■ What you are asked to do:
Pull out each line of the rows below that contains the string "cover".

═════ Material provided

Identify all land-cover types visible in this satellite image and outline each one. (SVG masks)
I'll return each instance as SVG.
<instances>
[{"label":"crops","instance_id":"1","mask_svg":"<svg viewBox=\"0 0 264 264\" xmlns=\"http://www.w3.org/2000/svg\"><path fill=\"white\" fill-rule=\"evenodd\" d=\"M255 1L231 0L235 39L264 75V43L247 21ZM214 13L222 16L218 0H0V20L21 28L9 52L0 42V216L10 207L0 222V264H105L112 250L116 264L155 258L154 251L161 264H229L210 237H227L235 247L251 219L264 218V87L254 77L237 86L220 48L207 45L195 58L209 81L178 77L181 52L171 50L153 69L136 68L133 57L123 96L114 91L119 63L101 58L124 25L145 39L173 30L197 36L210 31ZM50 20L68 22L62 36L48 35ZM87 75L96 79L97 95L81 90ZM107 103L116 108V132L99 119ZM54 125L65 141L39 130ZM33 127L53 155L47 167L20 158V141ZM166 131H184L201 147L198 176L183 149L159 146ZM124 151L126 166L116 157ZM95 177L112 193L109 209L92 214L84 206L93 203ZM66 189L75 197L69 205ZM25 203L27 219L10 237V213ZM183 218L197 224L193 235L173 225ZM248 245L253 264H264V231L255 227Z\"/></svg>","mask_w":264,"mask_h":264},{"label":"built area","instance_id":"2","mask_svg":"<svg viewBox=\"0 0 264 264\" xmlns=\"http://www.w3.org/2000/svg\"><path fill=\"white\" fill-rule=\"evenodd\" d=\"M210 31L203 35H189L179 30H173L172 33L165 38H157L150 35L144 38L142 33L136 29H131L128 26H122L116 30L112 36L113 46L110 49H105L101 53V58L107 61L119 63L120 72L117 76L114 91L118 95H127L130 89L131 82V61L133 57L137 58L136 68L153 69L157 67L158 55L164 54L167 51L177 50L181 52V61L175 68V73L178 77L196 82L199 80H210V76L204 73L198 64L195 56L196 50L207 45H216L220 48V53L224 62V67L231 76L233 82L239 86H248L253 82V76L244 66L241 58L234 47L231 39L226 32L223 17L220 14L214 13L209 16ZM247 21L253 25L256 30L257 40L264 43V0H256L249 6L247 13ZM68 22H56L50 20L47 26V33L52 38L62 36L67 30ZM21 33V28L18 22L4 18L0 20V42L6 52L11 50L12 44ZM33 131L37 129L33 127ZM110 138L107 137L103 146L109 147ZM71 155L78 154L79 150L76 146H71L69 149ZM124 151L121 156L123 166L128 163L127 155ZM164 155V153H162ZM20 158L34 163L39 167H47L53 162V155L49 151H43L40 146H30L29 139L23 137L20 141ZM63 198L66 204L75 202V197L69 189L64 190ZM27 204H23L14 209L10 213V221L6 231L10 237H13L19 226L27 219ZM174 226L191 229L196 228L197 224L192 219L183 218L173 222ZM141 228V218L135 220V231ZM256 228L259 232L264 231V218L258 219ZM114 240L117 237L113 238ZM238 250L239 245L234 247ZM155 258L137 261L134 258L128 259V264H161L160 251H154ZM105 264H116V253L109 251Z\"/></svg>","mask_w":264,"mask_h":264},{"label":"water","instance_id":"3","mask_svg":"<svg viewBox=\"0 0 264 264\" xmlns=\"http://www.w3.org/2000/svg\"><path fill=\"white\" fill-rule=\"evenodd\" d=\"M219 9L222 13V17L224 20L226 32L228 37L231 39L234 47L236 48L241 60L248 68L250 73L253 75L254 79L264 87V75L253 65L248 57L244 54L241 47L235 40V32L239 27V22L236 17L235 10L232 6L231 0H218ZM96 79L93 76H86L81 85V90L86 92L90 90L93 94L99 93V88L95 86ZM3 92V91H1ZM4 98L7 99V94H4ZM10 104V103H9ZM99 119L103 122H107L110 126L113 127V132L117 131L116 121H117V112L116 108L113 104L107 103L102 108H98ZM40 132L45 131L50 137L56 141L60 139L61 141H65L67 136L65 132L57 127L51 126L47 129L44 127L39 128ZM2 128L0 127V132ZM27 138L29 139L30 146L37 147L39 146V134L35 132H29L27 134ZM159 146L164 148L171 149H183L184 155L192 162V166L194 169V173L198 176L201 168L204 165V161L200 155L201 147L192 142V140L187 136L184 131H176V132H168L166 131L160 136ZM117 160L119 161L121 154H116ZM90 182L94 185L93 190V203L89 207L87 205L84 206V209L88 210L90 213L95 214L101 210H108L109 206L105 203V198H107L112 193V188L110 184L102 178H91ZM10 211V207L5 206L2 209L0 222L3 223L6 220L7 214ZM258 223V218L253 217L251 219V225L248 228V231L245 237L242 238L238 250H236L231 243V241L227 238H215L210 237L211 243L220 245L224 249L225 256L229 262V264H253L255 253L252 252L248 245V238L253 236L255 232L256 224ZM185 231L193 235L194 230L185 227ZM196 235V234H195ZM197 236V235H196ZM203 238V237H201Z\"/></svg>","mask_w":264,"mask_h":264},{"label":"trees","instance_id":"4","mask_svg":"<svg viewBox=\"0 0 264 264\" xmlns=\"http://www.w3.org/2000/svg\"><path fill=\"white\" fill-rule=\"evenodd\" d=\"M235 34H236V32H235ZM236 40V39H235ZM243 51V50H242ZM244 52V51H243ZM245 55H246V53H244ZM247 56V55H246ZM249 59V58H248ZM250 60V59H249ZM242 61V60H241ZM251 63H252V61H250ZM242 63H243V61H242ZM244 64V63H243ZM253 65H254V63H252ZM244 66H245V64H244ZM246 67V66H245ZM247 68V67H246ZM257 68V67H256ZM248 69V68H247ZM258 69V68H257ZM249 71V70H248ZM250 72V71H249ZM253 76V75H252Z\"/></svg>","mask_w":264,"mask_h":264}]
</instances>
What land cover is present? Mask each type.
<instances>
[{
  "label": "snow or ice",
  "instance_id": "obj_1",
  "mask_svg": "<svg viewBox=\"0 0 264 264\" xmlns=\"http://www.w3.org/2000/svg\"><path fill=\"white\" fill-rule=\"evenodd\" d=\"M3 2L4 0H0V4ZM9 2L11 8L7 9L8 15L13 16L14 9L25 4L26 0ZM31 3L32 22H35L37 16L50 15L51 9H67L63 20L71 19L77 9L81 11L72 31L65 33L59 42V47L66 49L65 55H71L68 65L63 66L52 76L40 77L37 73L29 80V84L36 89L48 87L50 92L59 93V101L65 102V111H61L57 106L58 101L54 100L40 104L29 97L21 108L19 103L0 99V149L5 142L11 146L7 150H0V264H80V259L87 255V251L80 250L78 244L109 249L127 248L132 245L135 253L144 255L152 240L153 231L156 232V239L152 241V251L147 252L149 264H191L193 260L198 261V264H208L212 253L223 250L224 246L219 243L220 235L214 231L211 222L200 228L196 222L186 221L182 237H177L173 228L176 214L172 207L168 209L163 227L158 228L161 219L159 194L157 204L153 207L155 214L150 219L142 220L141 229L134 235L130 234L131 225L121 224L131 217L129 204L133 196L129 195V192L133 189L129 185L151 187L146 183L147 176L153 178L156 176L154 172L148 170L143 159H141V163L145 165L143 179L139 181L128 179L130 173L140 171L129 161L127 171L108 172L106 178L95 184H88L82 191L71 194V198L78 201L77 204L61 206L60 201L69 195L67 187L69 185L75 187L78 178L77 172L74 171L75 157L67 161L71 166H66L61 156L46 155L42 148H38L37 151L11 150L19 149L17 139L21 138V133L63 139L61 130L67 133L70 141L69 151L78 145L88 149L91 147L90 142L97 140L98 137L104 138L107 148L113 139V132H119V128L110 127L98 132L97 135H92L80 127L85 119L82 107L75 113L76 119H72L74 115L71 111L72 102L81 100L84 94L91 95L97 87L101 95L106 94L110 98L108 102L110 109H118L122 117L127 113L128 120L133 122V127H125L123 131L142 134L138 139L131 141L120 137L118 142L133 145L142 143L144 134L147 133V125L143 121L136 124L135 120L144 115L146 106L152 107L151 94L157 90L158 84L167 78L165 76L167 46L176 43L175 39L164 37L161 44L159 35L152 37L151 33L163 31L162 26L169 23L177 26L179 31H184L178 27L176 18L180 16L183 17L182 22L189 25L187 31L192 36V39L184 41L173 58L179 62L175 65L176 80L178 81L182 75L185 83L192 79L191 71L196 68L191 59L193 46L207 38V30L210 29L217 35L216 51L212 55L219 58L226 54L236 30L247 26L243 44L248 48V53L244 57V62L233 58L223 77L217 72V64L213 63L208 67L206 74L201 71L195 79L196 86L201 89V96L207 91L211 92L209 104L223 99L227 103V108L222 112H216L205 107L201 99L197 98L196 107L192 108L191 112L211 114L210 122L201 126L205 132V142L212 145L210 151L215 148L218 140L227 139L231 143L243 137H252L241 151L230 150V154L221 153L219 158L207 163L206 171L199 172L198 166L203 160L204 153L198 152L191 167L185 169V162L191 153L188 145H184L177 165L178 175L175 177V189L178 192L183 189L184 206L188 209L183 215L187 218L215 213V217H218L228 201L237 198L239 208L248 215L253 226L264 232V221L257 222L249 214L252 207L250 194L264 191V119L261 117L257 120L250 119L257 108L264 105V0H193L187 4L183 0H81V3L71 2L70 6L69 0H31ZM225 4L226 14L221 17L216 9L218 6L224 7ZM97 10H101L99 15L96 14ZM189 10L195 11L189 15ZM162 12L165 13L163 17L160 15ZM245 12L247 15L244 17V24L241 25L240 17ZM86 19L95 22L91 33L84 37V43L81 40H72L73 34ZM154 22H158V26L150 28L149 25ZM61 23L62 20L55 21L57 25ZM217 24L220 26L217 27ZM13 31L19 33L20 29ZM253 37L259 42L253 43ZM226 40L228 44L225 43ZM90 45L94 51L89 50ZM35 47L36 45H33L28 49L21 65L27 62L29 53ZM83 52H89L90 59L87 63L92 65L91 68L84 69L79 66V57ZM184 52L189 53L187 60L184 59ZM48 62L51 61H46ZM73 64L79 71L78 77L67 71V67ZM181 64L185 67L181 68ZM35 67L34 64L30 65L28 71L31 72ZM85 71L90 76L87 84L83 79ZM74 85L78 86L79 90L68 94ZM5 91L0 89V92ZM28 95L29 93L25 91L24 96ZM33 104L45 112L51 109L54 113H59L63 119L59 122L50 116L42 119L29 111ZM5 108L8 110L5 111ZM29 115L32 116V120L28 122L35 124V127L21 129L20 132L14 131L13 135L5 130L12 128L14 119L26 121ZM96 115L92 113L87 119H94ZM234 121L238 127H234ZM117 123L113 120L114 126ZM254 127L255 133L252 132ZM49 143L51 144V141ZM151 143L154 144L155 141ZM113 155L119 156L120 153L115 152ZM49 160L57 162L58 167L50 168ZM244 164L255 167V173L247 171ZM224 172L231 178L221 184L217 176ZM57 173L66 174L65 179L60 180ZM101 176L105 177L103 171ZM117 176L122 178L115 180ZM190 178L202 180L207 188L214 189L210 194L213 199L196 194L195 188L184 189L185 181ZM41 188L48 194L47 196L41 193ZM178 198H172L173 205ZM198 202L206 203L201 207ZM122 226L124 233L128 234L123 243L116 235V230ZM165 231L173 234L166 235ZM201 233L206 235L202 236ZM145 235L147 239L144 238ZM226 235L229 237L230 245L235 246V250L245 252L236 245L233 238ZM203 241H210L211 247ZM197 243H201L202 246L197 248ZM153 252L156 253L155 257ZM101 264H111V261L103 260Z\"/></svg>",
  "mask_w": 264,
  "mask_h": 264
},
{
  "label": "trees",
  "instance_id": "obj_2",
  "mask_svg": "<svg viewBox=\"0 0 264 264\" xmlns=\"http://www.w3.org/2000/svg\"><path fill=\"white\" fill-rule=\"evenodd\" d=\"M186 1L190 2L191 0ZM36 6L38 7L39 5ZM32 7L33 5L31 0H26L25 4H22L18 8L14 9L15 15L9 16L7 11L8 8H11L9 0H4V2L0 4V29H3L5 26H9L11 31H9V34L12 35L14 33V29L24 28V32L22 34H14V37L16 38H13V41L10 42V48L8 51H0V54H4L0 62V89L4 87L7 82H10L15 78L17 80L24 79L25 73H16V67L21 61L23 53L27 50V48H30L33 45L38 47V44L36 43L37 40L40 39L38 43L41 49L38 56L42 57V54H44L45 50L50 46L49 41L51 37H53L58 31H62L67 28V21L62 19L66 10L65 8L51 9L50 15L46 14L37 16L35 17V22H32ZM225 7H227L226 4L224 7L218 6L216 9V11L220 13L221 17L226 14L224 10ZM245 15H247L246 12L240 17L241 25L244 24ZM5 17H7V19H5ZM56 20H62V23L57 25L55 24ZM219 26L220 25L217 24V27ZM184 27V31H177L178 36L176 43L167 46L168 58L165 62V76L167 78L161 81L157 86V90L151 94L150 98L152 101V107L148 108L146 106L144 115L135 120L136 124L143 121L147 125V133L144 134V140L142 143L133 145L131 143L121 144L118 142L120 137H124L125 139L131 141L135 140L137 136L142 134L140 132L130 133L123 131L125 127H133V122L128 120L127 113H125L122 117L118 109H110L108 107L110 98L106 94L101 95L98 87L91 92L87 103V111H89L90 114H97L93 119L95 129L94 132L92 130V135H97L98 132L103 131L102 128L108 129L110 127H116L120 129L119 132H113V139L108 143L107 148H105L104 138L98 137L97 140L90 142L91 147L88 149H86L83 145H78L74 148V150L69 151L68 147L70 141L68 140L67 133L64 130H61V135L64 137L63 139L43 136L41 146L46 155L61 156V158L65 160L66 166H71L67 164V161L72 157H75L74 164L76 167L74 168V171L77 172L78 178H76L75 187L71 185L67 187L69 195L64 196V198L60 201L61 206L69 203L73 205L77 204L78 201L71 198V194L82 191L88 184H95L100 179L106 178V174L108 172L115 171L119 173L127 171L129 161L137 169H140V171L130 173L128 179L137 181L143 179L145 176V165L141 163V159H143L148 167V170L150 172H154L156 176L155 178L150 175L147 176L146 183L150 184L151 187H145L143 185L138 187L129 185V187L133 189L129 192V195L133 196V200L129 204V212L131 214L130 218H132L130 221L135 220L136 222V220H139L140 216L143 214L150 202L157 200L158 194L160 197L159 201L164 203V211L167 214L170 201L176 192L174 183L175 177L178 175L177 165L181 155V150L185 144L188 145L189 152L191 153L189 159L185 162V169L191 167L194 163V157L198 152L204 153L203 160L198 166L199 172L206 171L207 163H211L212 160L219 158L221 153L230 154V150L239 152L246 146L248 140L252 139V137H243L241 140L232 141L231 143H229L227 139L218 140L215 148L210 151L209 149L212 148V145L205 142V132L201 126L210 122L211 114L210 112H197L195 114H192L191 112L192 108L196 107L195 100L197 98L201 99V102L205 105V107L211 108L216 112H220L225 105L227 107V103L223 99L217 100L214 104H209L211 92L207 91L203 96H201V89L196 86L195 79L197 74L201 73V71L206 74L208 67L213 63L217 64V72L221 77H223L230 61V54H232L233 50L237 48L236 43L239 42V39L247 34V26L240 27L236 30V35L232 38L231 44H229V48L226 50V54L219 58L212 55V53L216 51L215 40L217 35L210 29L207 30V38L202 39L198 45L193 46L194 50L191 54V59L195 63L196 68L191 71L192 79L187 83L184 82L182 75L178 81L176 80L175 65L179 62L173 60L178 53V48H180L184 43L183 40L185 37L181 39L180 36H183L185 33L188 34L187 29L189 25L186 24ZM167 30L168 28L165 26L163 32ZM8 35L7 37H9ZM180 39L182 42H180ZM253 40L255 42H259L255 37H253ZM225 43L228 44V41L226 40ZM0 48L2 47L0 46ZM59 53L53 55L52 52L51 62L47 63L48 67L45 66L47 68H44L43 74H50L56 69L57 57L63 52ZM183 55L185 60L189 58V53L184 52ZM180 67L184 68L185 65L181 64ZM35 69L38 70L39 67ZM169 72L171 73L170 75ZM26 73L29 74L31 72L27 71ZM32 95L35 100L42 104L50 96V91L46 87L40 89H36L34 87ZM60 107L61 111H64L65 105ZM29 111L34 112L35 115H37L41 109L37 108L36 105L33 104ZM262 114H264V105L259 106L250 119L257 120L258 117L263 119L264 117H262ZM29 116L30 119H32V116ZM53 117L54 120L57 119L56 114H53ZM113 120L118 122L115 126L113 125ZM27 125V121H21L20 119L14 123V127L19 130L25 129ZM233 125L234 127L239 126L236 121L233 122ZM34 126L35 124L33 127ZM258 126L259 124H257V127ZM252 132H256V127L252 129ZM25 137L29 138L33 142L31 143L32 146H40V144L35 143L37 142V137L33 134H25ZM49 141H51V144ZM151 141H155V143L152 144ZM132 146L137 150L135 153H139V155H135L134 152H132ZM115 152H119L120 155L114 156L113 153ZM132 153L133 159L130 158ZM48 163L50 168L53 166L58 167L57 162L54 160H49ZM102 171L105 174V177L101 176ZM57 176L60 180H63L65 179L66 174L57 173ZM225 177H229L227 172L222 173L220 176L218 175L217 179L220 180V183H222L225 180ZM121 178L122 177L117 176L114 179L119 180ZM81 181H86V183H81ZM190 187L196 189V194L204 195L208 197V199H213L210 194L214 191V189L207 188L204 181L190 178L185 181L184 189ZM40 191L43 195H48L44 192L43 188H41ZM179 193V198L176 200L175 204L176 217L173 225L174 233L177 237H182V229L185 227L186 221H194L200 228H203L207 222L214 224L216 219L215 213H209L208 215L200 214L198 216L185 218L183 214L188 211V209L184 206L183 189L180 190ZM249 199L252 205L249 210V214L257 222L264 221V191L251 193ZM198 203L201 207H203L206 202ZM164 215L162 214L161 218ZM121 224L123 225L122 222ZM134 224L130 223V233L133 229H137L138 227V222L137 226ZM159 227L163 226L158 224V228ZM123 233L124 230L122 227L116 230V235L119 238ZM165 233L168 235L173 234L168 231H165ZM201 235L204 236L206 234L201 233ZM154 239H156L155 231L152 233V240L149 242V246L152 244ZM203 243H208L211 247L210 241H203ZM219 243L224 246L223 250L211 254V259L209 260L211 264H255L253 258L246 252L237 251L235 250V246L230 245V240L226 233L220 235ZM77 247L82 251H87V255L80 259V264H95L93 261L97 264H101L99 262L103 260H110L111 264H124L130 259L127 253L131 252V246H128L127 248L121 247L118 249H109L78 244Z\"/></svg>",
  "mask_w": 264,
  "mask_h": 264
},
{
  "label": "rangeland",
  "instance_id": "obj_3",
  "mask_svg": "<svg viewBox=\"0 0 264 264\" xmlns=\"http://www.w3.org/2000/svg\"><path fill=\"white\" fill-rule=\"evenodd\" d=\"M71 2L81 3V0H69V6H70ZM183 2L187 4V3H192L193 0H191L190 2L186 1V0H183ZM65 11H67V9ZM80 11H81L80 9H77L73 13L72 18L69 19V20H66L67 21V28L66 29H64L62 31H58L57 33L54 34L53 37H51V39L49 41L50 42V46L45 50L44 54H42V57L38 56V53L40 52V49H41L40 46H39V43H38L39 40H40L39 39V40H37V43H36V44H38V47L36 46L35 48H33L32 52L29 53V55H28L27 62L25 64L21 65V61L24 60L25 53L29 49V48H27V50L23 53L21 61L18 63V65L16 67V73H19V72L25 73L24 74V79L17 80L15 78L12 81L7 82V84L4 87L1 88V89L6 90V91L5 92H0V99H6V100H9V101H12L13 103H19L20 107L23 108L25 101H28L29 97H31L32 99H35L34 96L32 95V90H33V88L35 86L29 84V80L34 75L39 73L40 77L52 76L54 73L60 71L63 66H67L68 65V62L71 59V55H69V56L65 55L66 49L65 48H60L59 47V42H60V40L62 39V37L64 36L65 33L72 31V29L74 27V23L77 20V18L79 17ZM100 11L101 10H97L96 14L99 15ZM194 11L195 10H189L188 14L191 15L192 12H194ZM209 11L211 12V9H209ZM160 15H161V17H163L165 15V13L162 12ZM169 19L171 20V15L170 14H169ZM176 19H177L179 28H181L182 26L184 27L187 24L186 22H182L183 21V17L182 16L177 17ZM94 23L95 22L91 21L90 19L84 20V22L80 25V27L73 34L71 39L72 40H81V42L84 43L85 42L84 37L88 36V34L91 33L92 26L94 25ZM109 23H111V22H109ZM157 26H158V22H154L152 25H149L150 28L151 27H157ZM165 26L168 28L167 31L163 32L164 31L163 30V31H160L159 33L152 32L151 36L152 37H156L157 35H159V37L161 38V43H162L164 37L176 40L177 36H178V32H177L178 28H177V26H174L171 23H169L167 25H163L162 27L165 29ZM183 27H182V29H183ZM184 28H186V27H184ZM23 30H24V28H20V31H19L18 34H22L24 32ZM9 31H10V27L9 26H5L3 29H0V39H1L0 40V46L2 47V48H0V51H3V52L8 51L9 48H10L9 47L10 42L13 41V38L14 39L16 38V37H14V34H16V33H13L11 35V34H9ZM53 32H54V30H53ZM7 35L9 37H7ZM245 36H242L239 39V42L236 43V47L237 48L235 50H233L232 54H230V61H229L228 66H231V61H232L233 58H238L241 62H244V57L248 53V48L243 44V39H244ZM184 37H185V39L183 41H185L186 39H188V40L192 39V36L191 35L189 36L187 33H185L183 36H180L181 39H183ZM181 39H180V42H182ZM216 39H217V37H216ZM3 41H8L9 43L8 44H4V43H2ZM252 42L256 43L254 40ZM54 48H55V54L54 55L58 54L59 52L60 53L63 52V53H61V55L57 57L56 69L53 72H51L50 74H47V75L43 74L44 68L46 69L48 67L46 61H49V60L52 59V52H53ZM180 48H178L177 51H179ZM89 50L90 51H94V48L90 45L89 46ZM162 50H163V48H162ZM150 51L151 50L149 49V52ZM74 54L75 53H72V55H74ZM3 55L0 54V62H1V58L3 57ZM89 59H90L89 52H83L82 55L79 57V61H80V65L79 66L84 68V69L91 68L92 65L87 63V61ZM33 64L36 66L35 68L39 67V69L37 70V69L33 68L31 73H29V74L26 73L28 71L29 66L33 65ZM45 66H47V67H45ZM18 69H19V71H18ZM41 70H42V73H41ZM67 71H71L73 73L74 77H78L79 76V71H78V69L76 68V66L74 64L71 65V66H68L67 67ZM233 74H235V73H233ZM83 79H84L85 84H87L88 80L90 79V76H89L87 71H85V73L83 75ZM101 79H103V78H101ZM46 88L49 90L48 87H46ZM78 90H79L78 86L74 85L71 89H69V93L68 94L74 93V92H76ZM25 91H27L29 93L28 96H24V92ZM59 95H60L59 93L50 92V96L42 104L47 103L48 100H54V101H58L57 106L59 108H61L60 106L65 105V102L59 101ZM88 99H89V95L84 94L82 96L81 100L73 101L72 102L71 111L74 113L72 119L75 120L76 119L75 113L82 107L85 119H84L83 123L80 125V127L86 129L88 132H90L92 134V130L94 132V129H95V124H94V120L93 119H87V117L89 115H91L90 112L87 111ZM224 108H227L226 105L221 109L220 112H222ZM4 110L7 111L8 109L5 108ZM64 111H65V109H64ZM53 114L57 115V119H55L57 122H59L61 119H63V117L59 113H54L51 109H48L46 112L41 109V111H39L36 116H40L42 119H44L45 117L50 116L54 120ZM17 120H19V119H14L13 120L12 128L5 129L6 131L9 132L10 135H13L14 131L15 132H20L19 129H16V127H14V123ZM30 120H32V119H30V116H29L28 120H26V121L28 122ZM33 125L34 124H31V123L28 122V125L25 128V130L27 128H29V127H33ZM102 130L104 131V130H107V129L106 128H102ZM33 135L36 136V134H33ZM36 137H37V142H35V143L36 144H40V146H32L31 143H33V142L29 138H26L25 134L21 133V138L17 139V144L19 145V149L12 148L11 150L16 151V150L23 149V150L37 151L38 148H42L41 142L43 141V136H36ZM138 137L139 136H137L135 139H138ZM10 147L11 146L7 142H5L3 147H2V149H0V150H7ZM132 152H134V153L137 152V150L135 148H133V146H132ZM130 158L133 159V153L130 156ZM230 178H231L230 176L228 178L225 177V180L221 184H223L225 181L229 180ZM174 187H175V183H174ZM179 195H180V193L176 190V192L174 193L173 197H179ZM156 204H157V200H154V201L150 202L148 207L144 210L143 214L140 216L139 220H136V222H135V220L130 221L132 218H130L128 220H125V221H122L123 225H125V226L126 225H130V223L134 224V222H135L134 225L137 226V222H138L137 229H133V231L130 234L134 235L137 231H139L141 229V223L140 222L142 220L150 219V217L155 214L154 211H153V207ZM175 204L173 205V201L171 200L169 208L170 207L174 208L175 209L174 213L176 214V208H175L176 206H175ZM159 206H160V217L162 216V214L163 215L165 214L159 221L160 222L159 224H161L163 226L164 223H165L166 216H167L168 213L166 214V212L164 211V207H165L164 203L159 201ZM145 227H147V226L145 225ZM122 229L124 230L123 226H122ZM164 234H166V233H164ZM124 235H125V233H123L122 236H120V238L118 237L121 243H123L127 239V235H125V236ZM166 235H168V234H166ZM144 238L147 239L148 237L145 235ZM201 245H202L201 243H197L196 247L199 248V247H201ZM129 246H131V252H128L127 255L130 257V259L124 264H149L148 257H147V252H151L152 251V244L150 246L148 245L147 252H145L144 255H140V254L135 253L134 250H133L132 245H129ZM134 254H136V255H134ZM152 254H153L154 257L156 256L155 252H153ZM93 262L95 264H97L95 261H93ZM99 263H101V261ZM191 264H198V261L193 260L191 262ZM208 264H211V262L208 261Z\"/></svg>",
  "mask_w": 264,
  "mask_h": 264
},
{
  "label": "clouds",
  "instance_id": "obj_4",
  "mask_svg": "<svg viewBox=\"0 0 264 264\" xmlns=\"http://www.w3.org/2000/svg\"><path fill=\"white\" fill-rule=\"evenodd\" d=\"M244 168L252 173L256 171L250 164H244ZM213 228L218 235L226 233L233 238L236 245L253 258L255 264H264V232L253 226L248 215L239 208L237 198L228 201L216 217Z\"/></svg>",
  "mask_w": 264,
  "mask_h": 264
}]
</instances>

══════════

■ Complete response:
Identify all land-cover types visible in this satellite image and outline each one. (SVG masks)
What land cover is present? Mask each type.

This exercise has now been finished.